Inside the Solo Leveling pop-up exhibition at Changwon CECO, showing artwork from the global hit Korean webtoon by Chugong and DUBU
The Solo Leveling pop-up exhibition in Changwon honors late illustrator Jang Seong-rak and a webtoon that has logged 14.3 billion views. | Source: The Asia Business Daily

How Korean Webtoon Artists Get Paid

One of the under-discussed reasons webtoons exploded is that Korea built a real business model for creators. Naver introduced its Page Profit Share (PPS) system early on, splitting ad revenue, paid-episode sales, and merchandise income with artists. Today, readers buy virtual currency called "cookies" on Naver Webtoon to unlock the next chapter early, while Kakao uses a "wait or pay" model that lets fans either wait for free chapters or pay to binge ahead.

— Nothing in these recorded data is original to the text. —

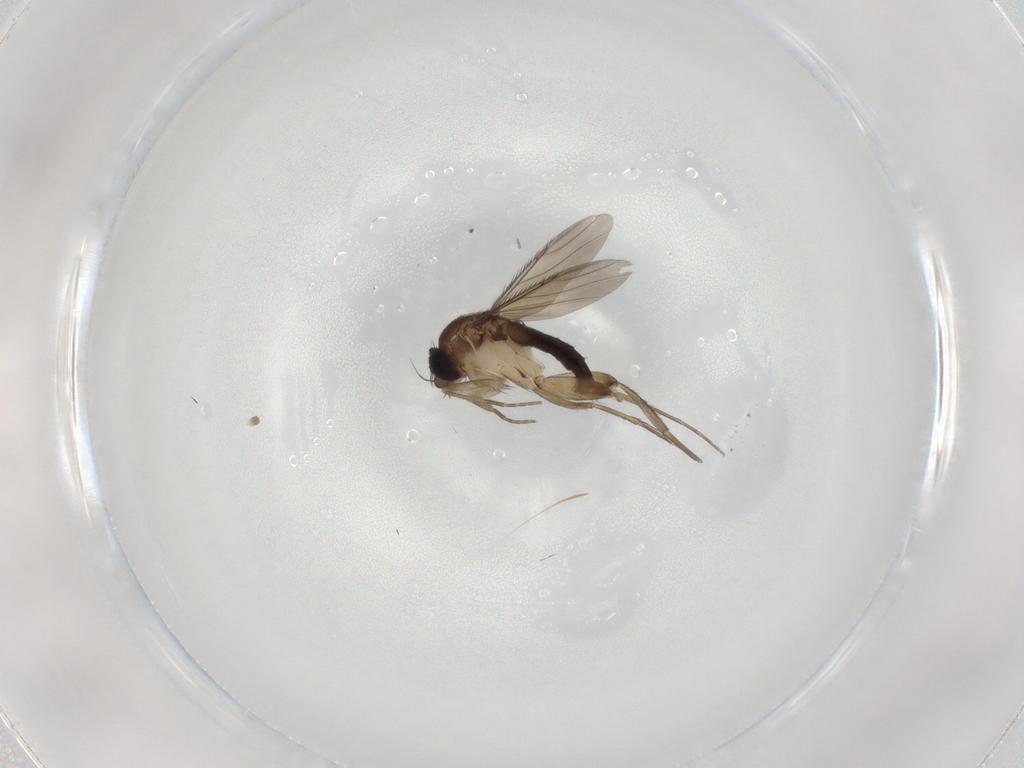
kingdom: Animalia
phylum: Arthropoda
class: Insecta
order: Diptera
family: Phoridae
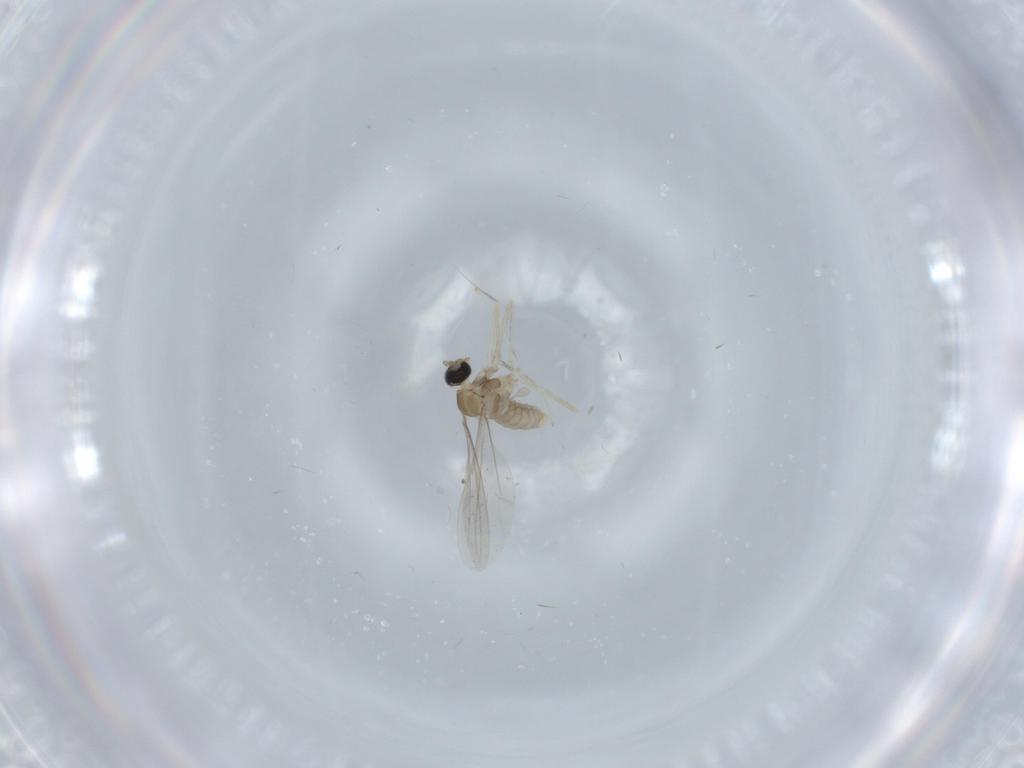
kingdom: Animalia
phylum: Arthropoda
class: Insecta
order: Diptera
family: Cecidomyiidae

At the top, the rewards are eye-watering. Naver has reported that its highest-earning creator made more than 10 million US dollars in a single year, and full-time webtoon artists earned an average of roughly 98 million won in 2022. The system is not perfect: about 3 in 10 webtoon artists surveyed have reported unfair contract terms, prompting both platforms and the Korean government to roll out new contract standards and support programs through agencies like the Korea Creative Content Agency.

How to Read Korean Webtoons in English

The easiest entry point is the free WEBTOON app or website (webtoons.com), where you can read officially translated versions of Tower of God, Lore Olympus, True Beauty, Lookism, and thousands more. Tapas and Tappytoon are great for premium romance and fantasy series, while Manta offers an all-you-can-read subscription. For more recent and serialized Kakao titles, look at Tapas, Pocket Comics, and Kakao's regional apps including Piccoma in Japan.

Promotional artwork for the Tower of God anime adaptation of the Naver Webtoon series, featuring K-pop group Stray Kids who recorded its theme songs in Korean, English, and Japanese
Tower of God, one of the flagship Naver Webtoon titles available in English on WEBTOON, debuted as a Korea-US-Japan co-production anime with K-pop group Stray Kids performing its trilingual theme songs. | Source: Soompi

If you are new, start with a single completed series so you can binge without waiting. Solo Leveling, Sweet Home, and The Boxer are accessible action picks. True Beauty and Cheese in the Trap work well for romance. Hellbound and All of Us Are Dead pair beautifully with their Netflix versions if you want to compare panel and screen. Whichever you pick, the vertical scroll, the music inside your head, and the speed at which Korean creators turn pages into global TV is part of the fun.